Старик кивнул без особой радости.
— Я рассчитывал найти телефон в больнице, — сказал он.
— А как же вы собирались его найти, если только что заявили, что не хотите возвращаться в больницу.
— Вот именно: не хочу возвращаться на больничную койку, а съездить за документами — другое дело.
— А вы знаете, из какой больницы бежали? — удивился следователь.
— Пока не знаю, не догадался тогда выяснить, спешил, — он усмехнулся. — Но как-нибудь вычислил бы. А теперь вы подскажите.
— Да, вы бежали, как говорится, без задних ног, вам было не до названия, — рассмеялся Роман Ильич. — И очень технично все это устроили. Не поделитесь ли, как все же это происходило. Я представляю весь этот процесс, но лишь примерно. А самое интересное, как всегда, кроется в деталях.
Герман Иванович задумался. Следователь вёл себя пока адекватно, в вопросах его не ощущалось угрозы. Но Герман Иванович был очень осторожным человеком. В последнее время, ещё до всех этих событий, он заметил за собой огорчающую его неприятную особенность, которую он называл про себя не контролируемым «старческим словоблудием». В разговоре с незнакомыми людьми он вдруг непростительно для себя проговаривался о вещах, о которых не следовало бы ему упоминать, или давал оценки людям и событиям, которых лучше всего было бы избегать. Иногда он подозревал, что «синдром страха» перед незнакомыми людьми, который он давно заметил за собой, приобрёл в последние годы совсем уж гипертрофированный характер. Он относил его на счёт своего многолетнего затворничества. Просто «отвык» от общения. Даже со своими хорошими знакомыми он стал предпочитать связь с помощью электронной почты и СМС, где тексты своих писем и сообщений у него всегда были перед глазами, и он тщательно редактировал их перед отправкой.
Сейчас он опасался «сболтнуть» ненароком что-то такое, что для него будет иметь далеко идущие неприятные последствия. Поэтому он предложил следователю изложить, что тому известно о его побеге. А он по ходу рассказа будет добавлять, уточнять или не соглашаться с чем-то. Ему было важно знать: упомянет ли следователь эпизод угона машины скорой помощи, и если упомянет, то в каком контексте.
Романа Ильича интересовал тот же эпизод, он попытался переубедить старика, но видя, как тот замыкается, решил пойти по предложенному тем пути. Он рассказал свою версию побега с той минуты, как внезапно проснувшийся от летаргического сна пациент добирается до каптёрки кастелянши, переодевается, через окно туалета выбирается наружу и прячется в кустах за подъездной площадкой для машин скорой помощи.
Следователь прервал свой рассказ, заметив, как на этом месте его рассказа Герман Иванович напрягся, опустил ранее спокойно скрещённые на груди руки на стол, сплёл кисти рук и сжал их так, что побелели костяшки пальцев.
— Так! Волнуется по поводу угона, — понял Роман Ильич. — Интуиция меня не подвела. Но стоит ли мне множить сущности, загонять его в угол, добиваться его признания. Ведь это будет то самое искомое доказательство его вины. Единственное доказательство.

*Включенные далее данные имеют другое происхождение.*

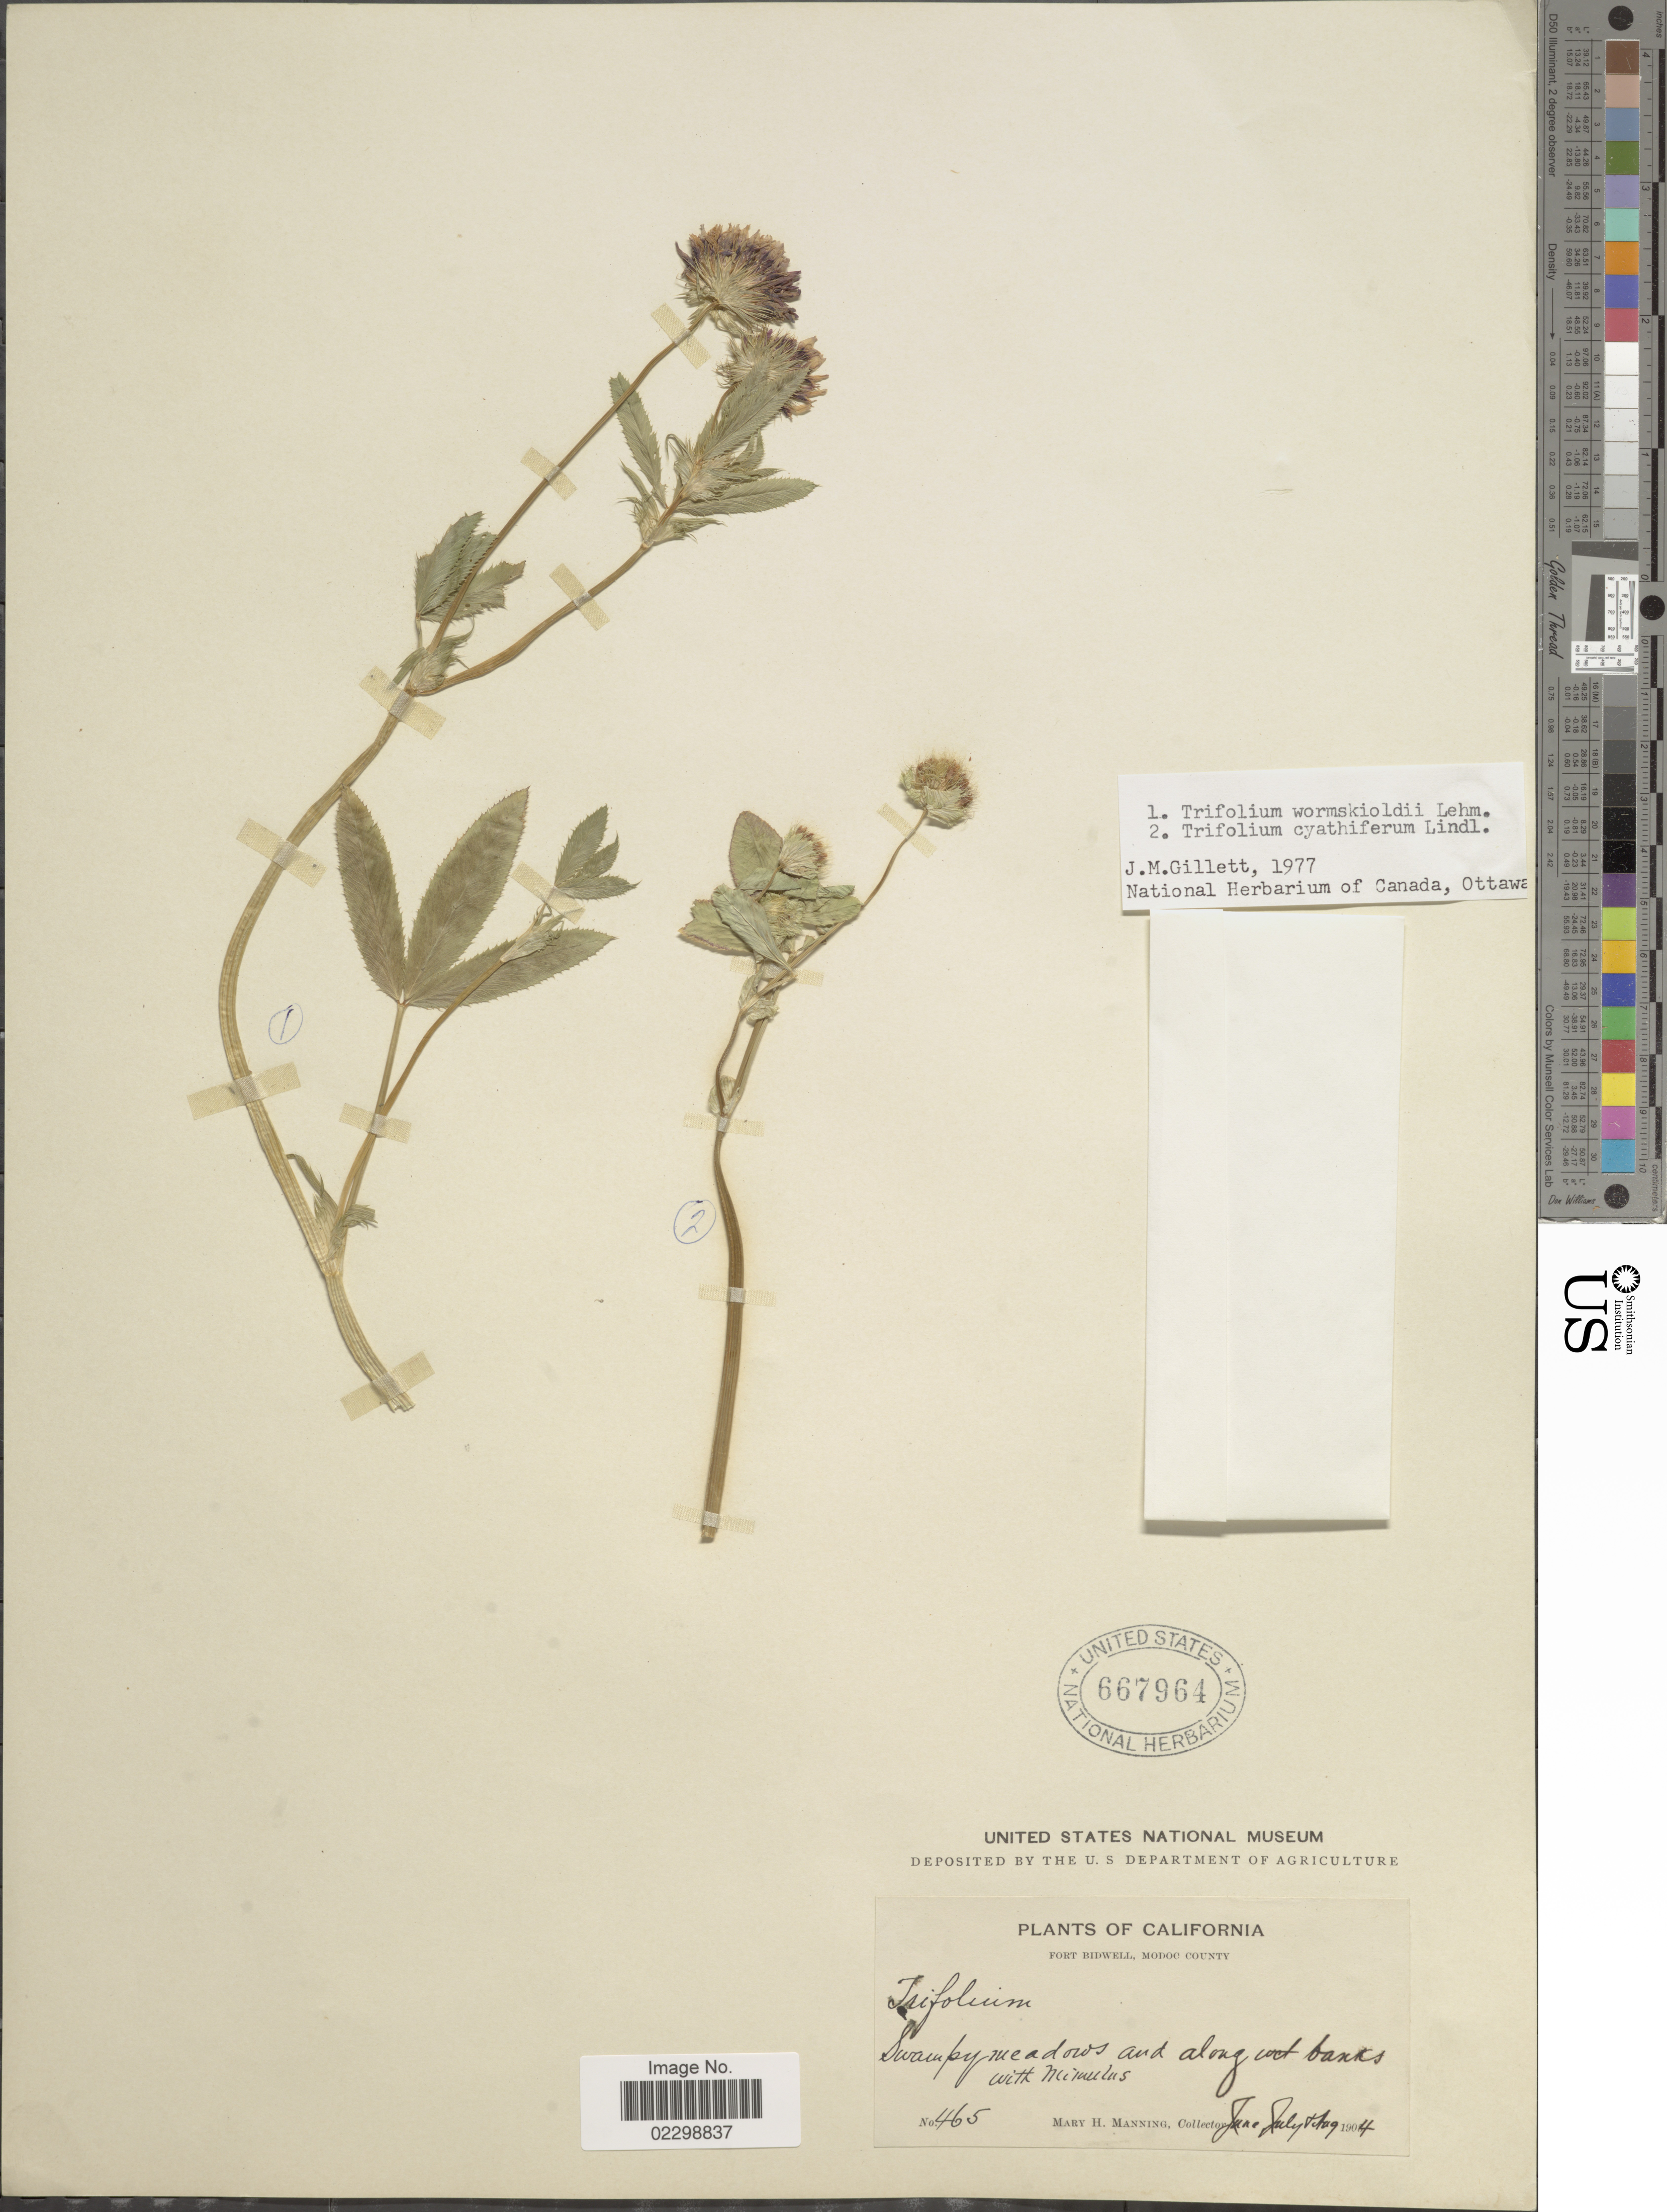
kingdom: Plantae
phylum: Tracheophyta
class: Magnoliopsida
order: Fabales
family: Fabaceae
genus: Trifolium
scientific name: Trifolium wormskioldii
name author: Lehm.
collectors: M. Manning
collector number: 465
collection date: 1904-06/1904-08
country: United States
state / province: California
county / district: Modoc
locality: Fort Bidwell, Modoc County, swampy meadows and along wet banks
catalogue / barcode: US 667964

Роман Ильич хорошо изучил результаты расследования угона машины скорой помощи, проведённого его коллегами. В конечном счёте, они остановились на первоначальной версии, списали происшествие на хулиганов или участников остросюжетных квестов. Версию участия в этом Беглеца из больницы они посчитали сомнительной, во-первых, в виду состояния здоровья полумёртвого, по утверждениям врачей, человека, во-вторых, в связи с отсутствием каких-либо его отпечатков в машине. Никто не мог поверить, что обычному человеку в таком болезненном состоянии придёт в голову их стереть. Так мог поступить на автомате только закоренелый рецидивист. Беглец же на такого просто «не тянул». А вот для хулиганов избавиться от следов преступления было бы вполне естественно.
— Свою версию событий я пока никому не докладывал, — размышлял Роман Ильич. — Расследование угона прекращено в связи с тем, что машина была быстро найдена в идеальном состоянии. «Скорая помощь» с заявлением в органы не обращалась. И зачем мне ворошить закрытое дело? Я могу не упоминать в своём отчёте о том, что угон осуществлён Беглецом из больницы. Больница находится в центре города. Если есть маршруты общественного транспорта между больницей и вокзалом, то он мог добраться до электрички с их помощью. Надо только проверить схему движения городского транспорта.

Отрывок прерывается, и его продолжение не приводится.